Uriel Flores Aguayo 

La Opinión no Pedida

Ya pasó un mes del último partido de la selección mexicana en el mundial de futbol, su eliminación a manos de Inglaterra, y parece ( para mí ) que fue ayer. Lo vivimos con máxima intensidad y quedamos satisfechos con el juego del equipo mexicano . Fue una fugaz y profunda ilusión. Muchas emociones estuvieron en el ambiente y explotaron nuestros sentimientos. Fuimos felices y algunos no lo supieron, como se dice; yo si lo supe. Siempre  es así : se cobra conciencia plena de algo hasta que pasa. Mientras lo vives y ya. Hay mucha ternura en el llanto de los niños en la derrota, como se puede ver ahora en los videos que circulan en las redes sociales; lo sintieron en serio. Pero también entusiasmo ante la alegría desbordada de nuestra juventud y niñez, y de todos, con la marcha de la selección en el mundial: cuatro ganados , 10 goles y noveno lugar general. Se combinaron las generaciones, muchos vivieron su primera experiencia mundialista. El interés, ambiente y participación social fue en natural ascenso durante los partidos. Tal vez no se comprendió a tiempo el impacto que iba a tener el mundial al tener lugar algunos juegos en sedes mexicanas. Un dato concreto del sabor de boca que dejó la selección es ver en calles y plazas,  hasta hoy  , a niños, jóvenes y adultos con la playera de la selección mexicana.
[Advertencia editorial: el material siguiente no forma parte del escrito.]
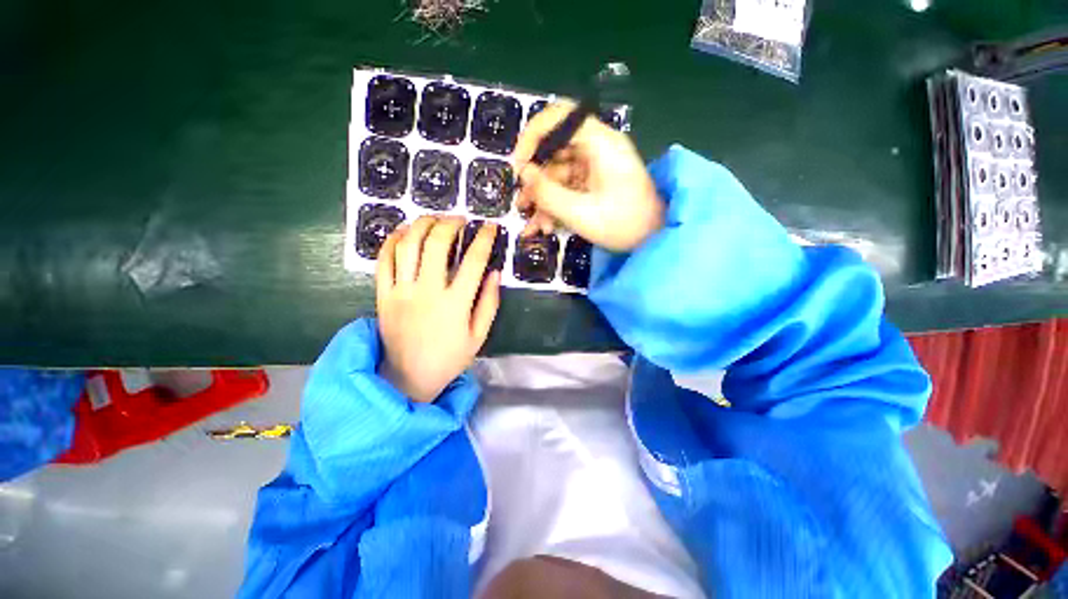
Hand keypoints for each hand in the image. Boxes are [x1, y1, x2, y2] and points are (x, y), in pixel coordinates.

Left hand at [376, 216, 500, 402]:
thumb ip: (489, 303)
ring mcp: (401, 291)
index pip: (473, 261)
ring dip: (422, 225)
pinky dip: (393, 241)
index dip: (484, 239)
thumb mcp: (479, 336)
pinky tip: (404, 232)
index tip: (490, 226)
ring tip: (434, 218)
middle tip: (460, 218)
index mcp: (455, 304)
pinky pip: (383, 260)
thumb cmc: (449, 358)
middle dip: (450, 223)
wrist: (408, 378)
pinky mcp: (383, 295)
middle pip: (437, 244)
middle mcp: (427, 292)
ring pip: (408, 246)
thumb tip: (495, 273)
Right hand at [512, 100, 664, 251]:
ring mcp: (595, 166)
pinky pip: (567, 188)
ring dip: (543, 200)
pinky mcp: (593, 183)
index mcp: (600, 143)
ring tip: (532, 225)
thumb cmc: (624, 225)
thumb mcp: (581, 213)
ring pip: (557, 174)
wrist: (653, 241)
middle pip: (554, 150)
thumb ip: (548, 193)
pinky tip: (545, 227)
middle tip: (522, 203)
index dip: (533, 136)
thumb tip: (523, 174)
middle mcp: (596, 148)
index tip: (518, 164)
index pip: (559, 117)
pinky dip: (555, 206)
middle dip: (535, 180)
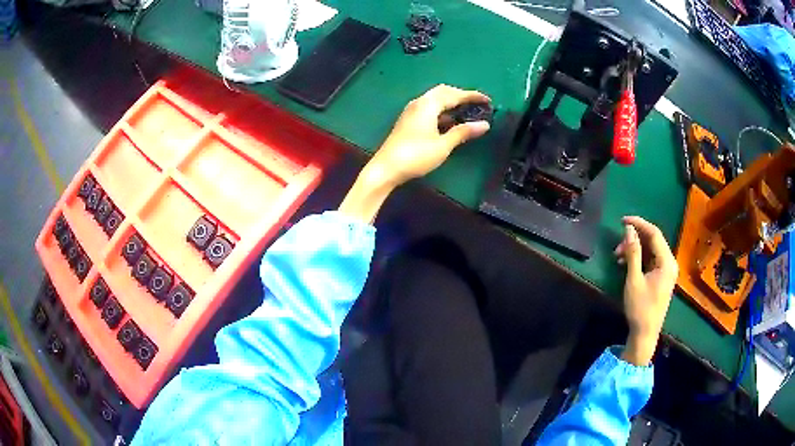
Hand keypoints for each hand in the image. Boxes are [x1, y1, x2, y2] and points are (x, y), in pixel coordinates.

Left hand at [367, 84, 491, 187]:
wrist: (386, 168)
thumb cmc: (416, 156)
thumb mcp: (443, 145)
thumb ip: (463, 132)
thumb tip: (484, 124)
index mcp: (428, 104)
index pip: (454, 94)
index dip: (472, 96)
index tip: (488, 100)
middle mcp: (419, 103)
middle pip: (443, 92)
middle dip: (461, 96)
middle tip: (477, 104)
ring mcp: (412, 111)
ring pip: (435, 100)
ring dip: (451, 103)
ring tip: (467, 112)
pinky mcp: (408, 121)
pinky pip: (429, 109)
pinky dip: (442, 111)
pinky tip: (449, 122)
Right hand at [614, 216, 677, 365]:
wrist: (645, 333)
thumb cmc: (640, 308)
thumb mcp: (634, 279)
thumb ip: (633, 253)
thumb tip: (629, 230)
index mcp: (667, 261)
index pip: (654, 233)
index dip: (639, 223)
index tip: (622, 220)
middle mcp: (670, 262)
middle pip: (653, 240)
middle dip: (634, 239)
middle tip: (617, 246)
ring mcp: (666, 270)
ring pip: (651, 250)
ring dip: (635, 249)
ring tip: (618, 256)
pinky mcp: (662, 277)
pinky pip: (651, 260)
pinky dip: (639, 258)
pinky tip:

Hay que agradecer por esta experiencia y quedarse con esos buenos recuerdos. Ojalá el futbol mexicano cambie y mejore , es un deporte de trascendencia mayúscula en la sociedad y puede ser plataforma de una actitud ganadora para México. En ningún otro momento, espacio o actividad social en general se sienten tanto los colores nacionales; fue una emergencia sólida de identidad mexicana.